**Assignment**
Please write out every record exactly, but keep any images out of it.

-- Data extract follows --

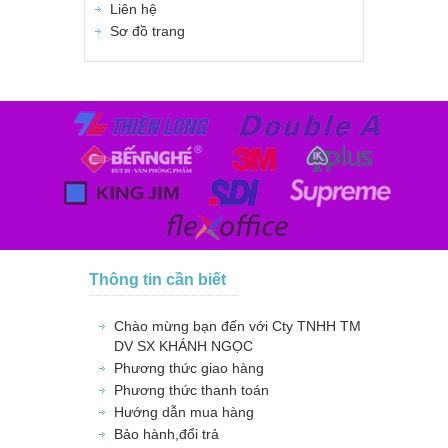
Liên hệ
Sơ đồ trang
Thông tin cần biết
Chào mừng bạn đến với Cty TNHH TM
DV SX KHÁNH NGỌC
Phương thức giao hàng
Phương thức thanh toán
Hướng dẫn mua hàng
Bảo hành,đổi trả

-- Data extract concluded --

**Output for this task**
Liên hệ
Sơ đồ trang
Thông tin cần biết
Chào mừng bạn đến với Cty TNHH TM
DV SX KHÁNH NGỌC
Phương thức giao hàng
Phương thức thanh toán
Hướng dẫn mua hàng
Bảo hành,đổi trả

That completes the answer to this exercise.